In an effort to keep findings confidential, ARCO had erected a sheet on the rig to screen off the area where the geologists examined core samples from the drilling crew.

“What we were seeing in the samples was supposed to be a secret from the drilling crews, but they generally had a pretty good idea of what we were finding, and particularly so, after seeing that oil running through the derrick floor,” Mull said.

On June 25, 1968, Atlantic Richfield Co. said in perhaps the most understated new release in oil company history: “The Sag River State No. 1 — a joint venture with Humble Oil & Refining Co. ­— has encountered oil in the same Triassic formation as the initial well.”

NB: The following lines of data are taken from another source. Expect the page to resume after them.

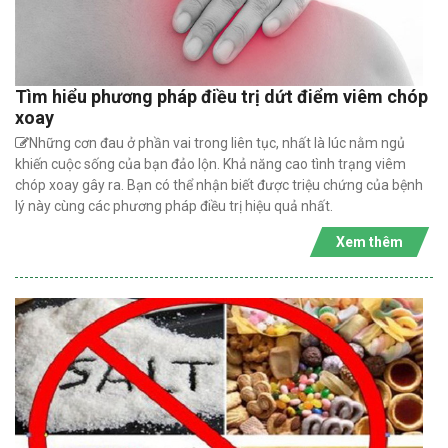
Tìm hiểu phương pháp điều trị dứt điểm viêm chóp
xoay
Những cơn đau ở phần vai trong liên tục, nhất là lúc nằm ngủ
khiến cuộc sống của bạn đảo lộn. Khả năng cao tình trạng viêm
chóp xoay gây ra. Bạn có thể nhận biết được triệu chứng của bệnh
lý này cùng các phương pháp điều trị hiệu quả nhất.
Xem thêm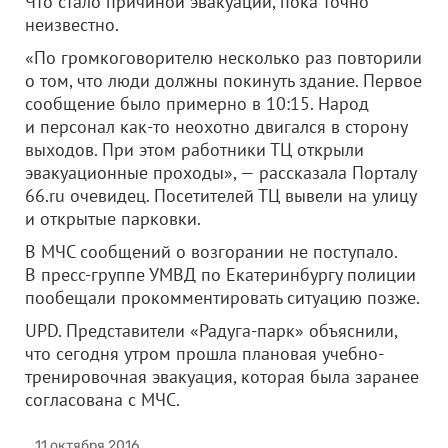
Что стало причиной эвакуации, пока точно
неизвестно.
«По громкоговорителю несколько раз повторили
о том, что люди должны покинуть здание. Первое
сообщение было примерно в 10:15. Народ
и персонал как-то неохотно двигался в сторону
выходов. При этом работники ТЦ открыли
эвакуационные проходы», — рассказала Порталу
66.ru очевидец. Посетителей ТЦ вывели на улицу
и открытые парковки.
В МЧС сообщений о возгорании не поступало.
В пресс-группе УМВД по Екатеринбургу полиции
пообещали прокомментировать ситуацию позже.
UPD. Представители «Радуга-парк» объяснили,
что сегодня утром прошла плановая учебно-
тренировочная эвакуация, которая была заранее
согласована с МЧС.
11 октября 2016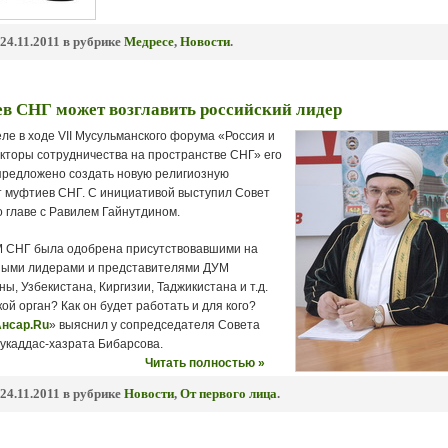
24.11.2011 в рубрике
Медресе
,
Новости
.
в СНГ может возглавить российский лидер
ле в ходе VII Мусульманского форума «Россия и
екторы сотрудничества на пространстве СНГ» его
предложено создать новую религиозную
т муфтиев СНГ. С инициативой выступил Совет
 главе с Равилем Гайнутдином.
 СНГ была одобрена присутствовавшими на
ными лидерами и представителями ДУМ
ны, Узбекистана, Киргизии, Таджикистана и т.д.
кой орган? Как он будет работать и для кого?
нсар.Ru
» выяснил у сопредседателя Совета
укаддас-хазрата Бибарсова.
Читать полностью »
24.11.2011 в рубрике
Новости
,
От первого лица
.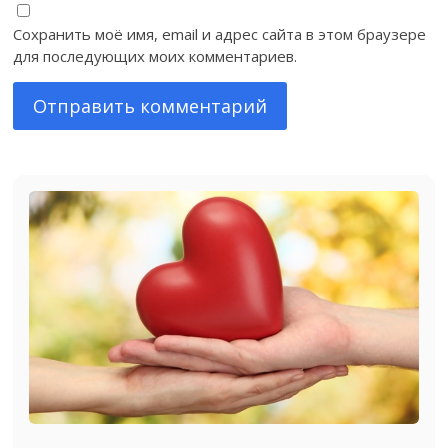
Сохранить моё имя, email и адрес сайта в этом браузере
для последующих моих комментариев.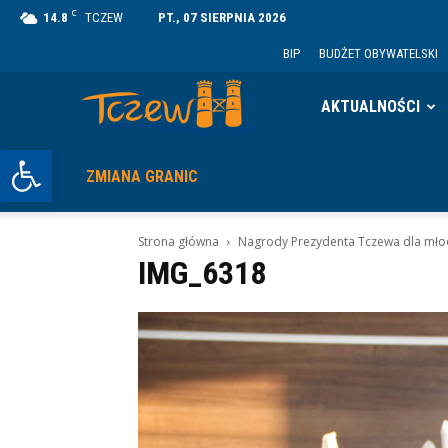
C
14.8
TCZEW
PT., 07 SIERPNIA 2026
BIP
BUDŻET OBYWATELSKI
Tczew
AKTUALNOŚCI
Otwórz pasek narzędzi
ZMIANA GRANIC
Strona główna
Nagrody Prezydenta Tczewa dla młod
IMG_6318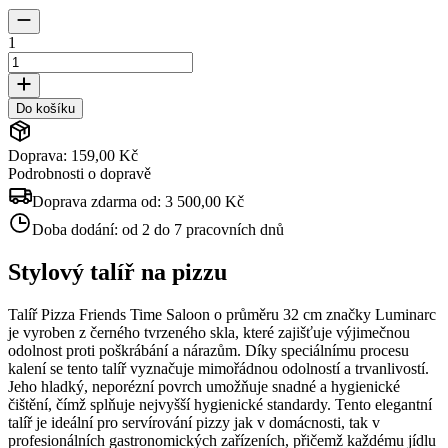
1
Do košíku
Doprava: 159,00 Kč
Podrobnosti o dopravě
Doprava zdarma od:
3 500,00 Kč
Doba dodání:
od 2 do 7 pracovních dnů
Stylový talíř na pizzu
Talíř Pizza Friends Time Saloon o průměru 32 cm značky Luminarc
je vyroben z černého tvrzeného skla, které zajišťuje výjimečnou
odolnost proti poškrábání a nárazům. Díky speciálnímu procesu
kalení se tento talíř vyznačuje mimořádnou odolností a trvanlivostí.
Jeho hladký, neporézní povrch umožňuje snadné a hygienické
čištění, čímž splňuje nejvyšší hygienické standardy. Tento elegantní
talíř je ideální pro servírování pizzy jak v domácnosti, tak v
profesionálních gastronomických zařízeních, přičemž každému jídlu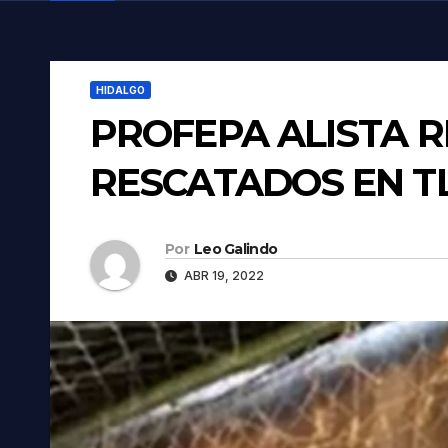
HIDALGO
PROFEPA ALISTA 
RESCATADOS EN T
Por
Leo Galindo
ABR 19, 2022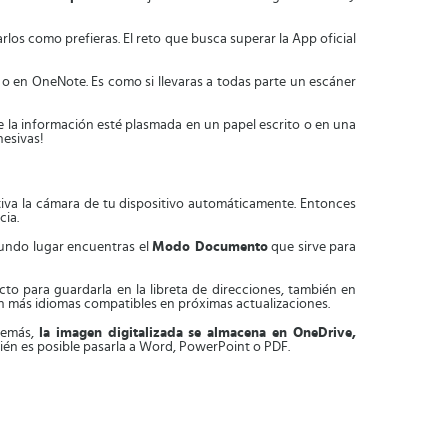
arlos como prefieras. El reto que busca superar la App oficial
 o en OneNote. Es como si llevaras a todas parte un escáner
e la información esté plasmada en un papel escrito o en una
hesivas!
ctiva la cámara de tu dispositivo automáticamente. Entonces
cia.
egundo lugar encuentras el
Modo Documento
que sirve para
cto para guardarla en la libreta de direcciones, también en
an más idiomas compatibles en próximas actualizaciones.
Además,
la imagen digitalizada se almacena en OneDrive,
mbién es posible pasarla a Word, PowerPoint o PDF.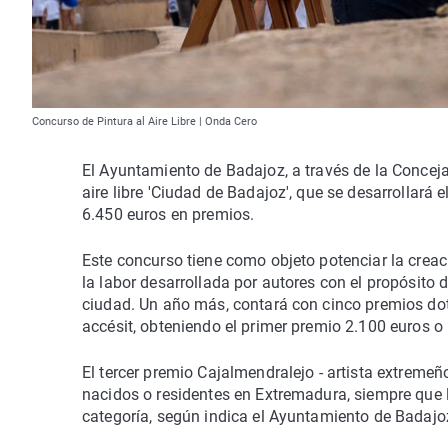
Concurso de Pintura al Aire Libre | Onda Cero
El Ayuntamiento de Badajoz, a través de la Concej
aire libre 'Ciudad de Badajoz', que se desarrollará
6.450 euros en premios.
Este concurso tiene como objeto potenciar la creaci
la labor desarrollada por autores con el propósito 
ciudad. Un año más, contará con cinco premios dot
accésit, obteniendo el primer premio 2.100 euros o
El tercer premio Cajalmendralejo - artista extreme
nacidos o residentes en Extremadura, siempre que 
categoría, según indica el Ayuntamiento de Badajo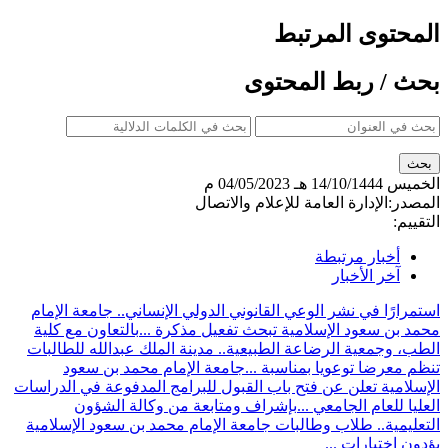
المحتوى المرتبط
بحث / ربط المحتوى
الخميس
14/10/1444 هـ
04/05/2023 م
المصدر:
الإدارة العامة للإعلام والاتصال
التقييم:
أخبار مرتبطة
آخر الأخبار
استمرارًا في نشر الوعي القانوني الدولي الإنساني.. جامعة الإمام
محمد بن سعود الإسلامية تبحث تفعيل مذكرة ...
بالتعاون مع كلية
الطب، وجمعية الرضاعة الطبيعية.. مدينة الملك عبدالله للطالبات
تنظم معرضا توعويا بمناسبة ...
جامعة الإمام محمد بن سعود
الإسلامية تعلن عن فتح باب القبول للبرامج المدفوعة في الدراسات
العليا للعام الجامعي ...
بإشراف ومتابعة من وكالة الشؤون
التعليمية.. طلاب وطالبات جامعة الإمام محمد بن سعود الإسلامية
يؤدون اختبارات ...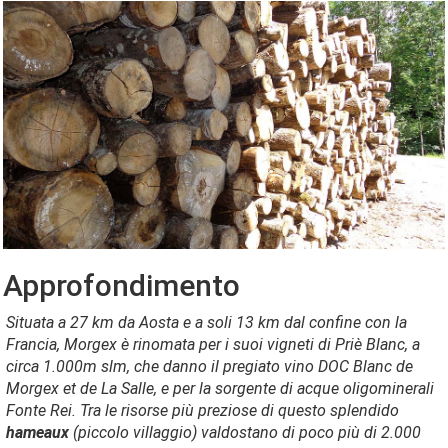
Approfondimento
Situata a 27 km da Aosta e a soli 13 km dal confine con la
Francia, Morgex è rinomata per i suoi vigneti di Priè Blanc, a
circa 1.000m slm, che danno il pregiato vino DOC Blanc de
Morgex et de La Salle, e per la sorgente di acque oligominerali
Fonte Rei. Tra le risorse più preziose di questo splendido
hameaux
(piccolo villaggio) valdostano di poco più di 2.000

Anderson, ARCO’s CEO, said, “We believe this is a significant oil and gas discovery, the extent of which must await further testing and exploratory drilling.”

Significant isn’t even close to describing the find that would change the company’s ­— and Alaska’s — history forever. Just a month later, Anderson announced that the find was potentially “one of the largest petroleum accumulations known to the world today.”

Says Sweet: “The statistical chance that the Sadlerochit (formation) would occur in conjunction with the Prudhoe Bay structure boggles the mind.”